Although Furuta had previously indicated the state of emergency should be lifted in his prefecture at the same time as Aichi, he did not make any direct requests for the central government to do so.
Following the lifting of the emergency declaration, the Nagoya branch of department store chain Matsuzakaya and various restaurant chains plan to shift their closing times by an hour to 9 p.m.
Meanwhile, Meitetsu Department Store Co. said it plans to keep the shortened hours in place for the time being as it does not expect to see customers returning all at once.
A 17-year-old high school student who was dining out with a friend in downtown Nagoya on Friday said she went out because she felt the declaration would be lifted soon. "It has been rough staying in all this time, and everyone around me has also relaxed," she said.
In Osaka, a restaurant owner in his 40s in the city's Minami entertainment district welcomed the move, saying, "One hour is a big plus for restaurants."
But the 54-year-old owner of an izakaya pub in Minami's bustling Dotonbori area was less optimistic. "What difference will the one-hour extension make?" he said. He hopes for a further easing so that he can keep his place open until 10 p.m.

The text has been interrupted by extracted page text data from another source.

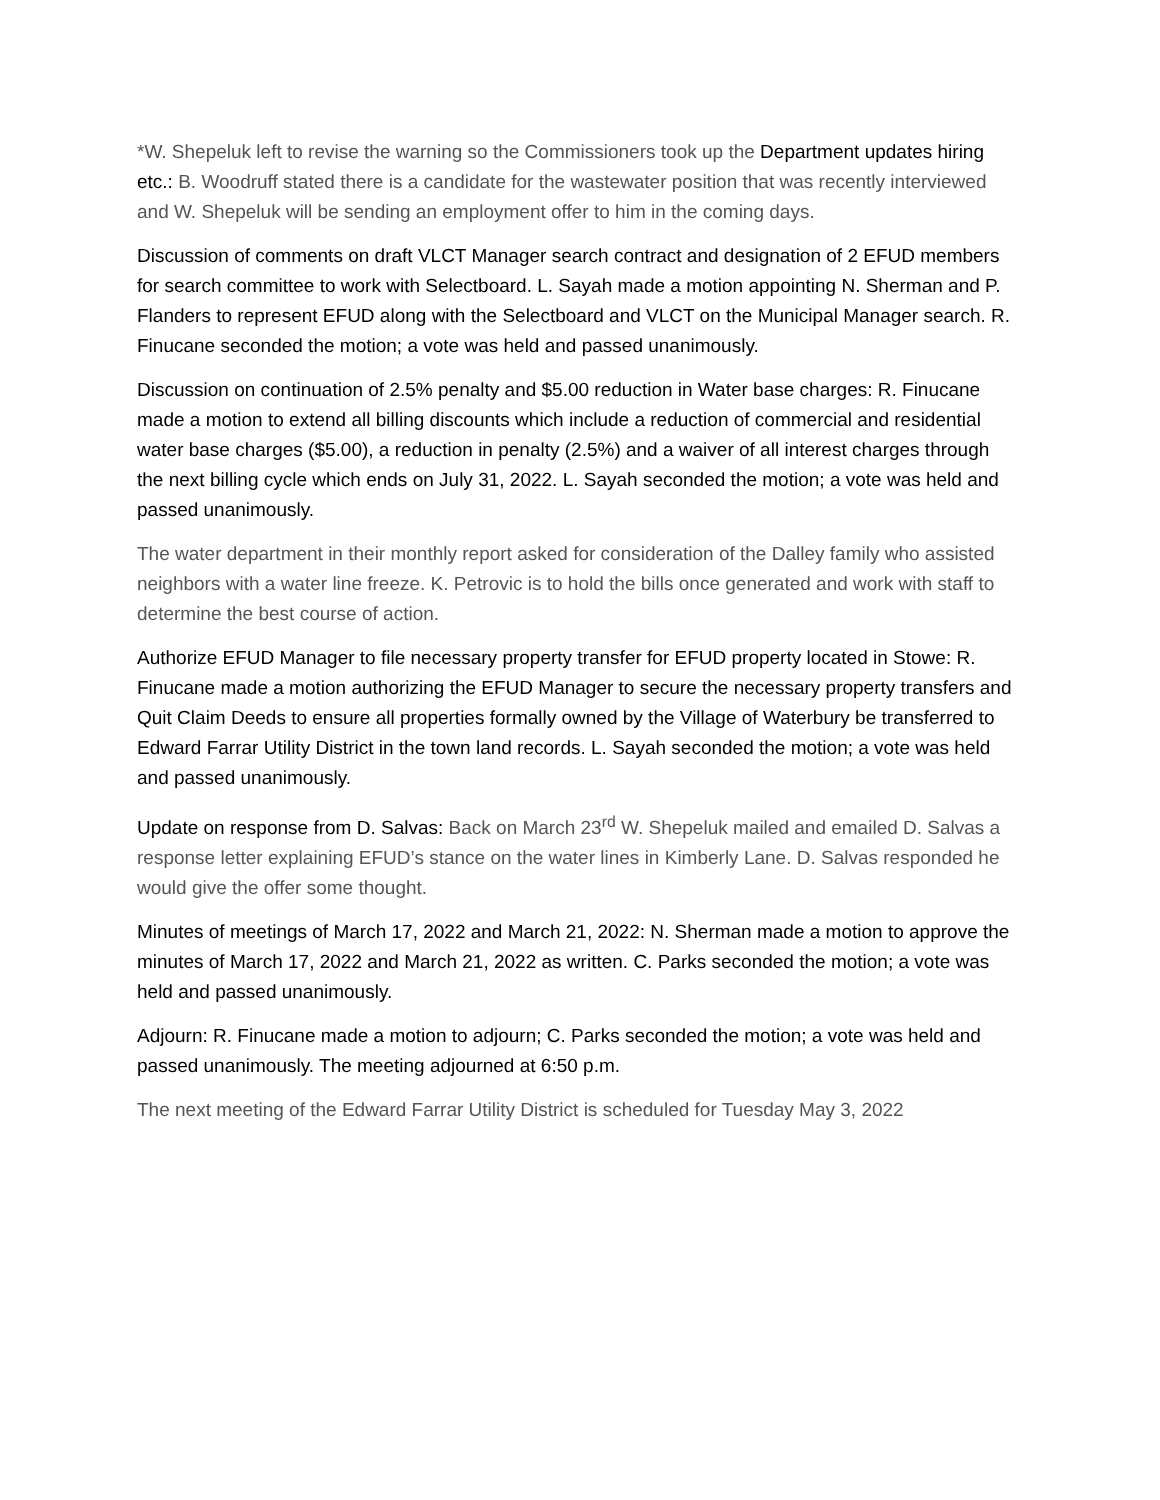*W. Shepeluk left to revise the warning so the Commissioners took up the Department updates hiring etc.: B. Woodruff stated there is a candidate for the wastewater position that was recently interviewed and W. Shepeluk will be sending an employment offer to him in the coming days.
Discussion of comments on draft VLCT Manager search contract and designation of 2 EFUD members for search committee to work with Selectboard. L. Sayah made a motion appointing N. Sherman and P. Flanders to represent EFUD along with the Selectboard and VLCT on the Municipal Manager search. R. Finucane seconded the motion; a vote was held and passed unanimously.
Discussion on continuation of 2.5% penalty and $5.00 reduction in Water base charges: R. Finucane made a motion to extend all billing discounts which include a reduction of commercial and residential water base charges ($5.00), a reduction in penalty (2.5%) and a waiver of all interest charges through the next billing cycle which ends on July 31, 2022. L. Sayah seconded the motion; a vote was held and passed unanimously.
The water department in their monthly report asked for consideration of the Dalley family who assisted neighbors with a water line freeze. K. Petrovic is to hold the bills once generated and work with staff to determine the best course of action.
Authorize EFUD Manager to file necessary property transfer for EFUD property located in Stowe: R. Finucane made a motion authorizing the EFUD Manager to secure the necessary property transfers and Quit Claim Deeds to ensure all properties formally owned by the Village of Waterbury be transferred to Edward Farrar Utility District in the town land records. L. Sayah seconded the motion; a vote was held and passed unanimously.
Update on response from D. Salvas: Back on March 23<sup>rd</sup> W. Shepeluk mailed and emailed D. Salvas a response letter explaining EFUD’s stance on the water lines in Kimberly Lane. D. Salvas responded he would give the offer some thought.
Minutes of meetings of March 17, 2022 and March 21, 2022: N. Sherman made a motion to approve the minutes of March 17, 2022 and March 21, 2022 as written. C. Parks seconded the motion; a vote was held and passed unanimously.
Adjourn: R. Finucane made a motion to adjourn; C. Parks seconded the motion; a vote was held and passed unanimously. The meeting adjourned at 6:50 p.m.
The next meeting of the Edward Farrar Utility District is scheduled for Tuesday May 3, 2022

Keisuke Ishikawa, the 51-year-old vice president of the local shopping district association in Arashiyama, a popular Kyoto tourist spot, welcomed the lifting of the declaration but said it was questionable whether it would result in an increase in visitors to the area.
Others worried that the end of the emergency could undo efforts to curb infections.
Kazuhiro Nakamura, 49, manager at an accommodation facility near the Kyoto Imperial Palace, voiced concerns that an increase in the number of travelers following the removal of the state of emergency may trigger a fourth wave of the virus.
The six prefectures will be removed from the emergency on Monday, a week earlier than the scheduled end date of March 7, as infections have declined and the strain on hospitals has eased.
Attendance restrictions on large-scale events will also be eased after the removal of the state of emergency.
Universal Studios Japan in the city of Osaka said that it is thankful for the relaxed restrictions, which will allow more guests to enjoy the theme park.
Tokyo and neighboring Kanagawa, Chiba and Saitama have seen some improvement in their situations but will remain under the state of emergency for the time being.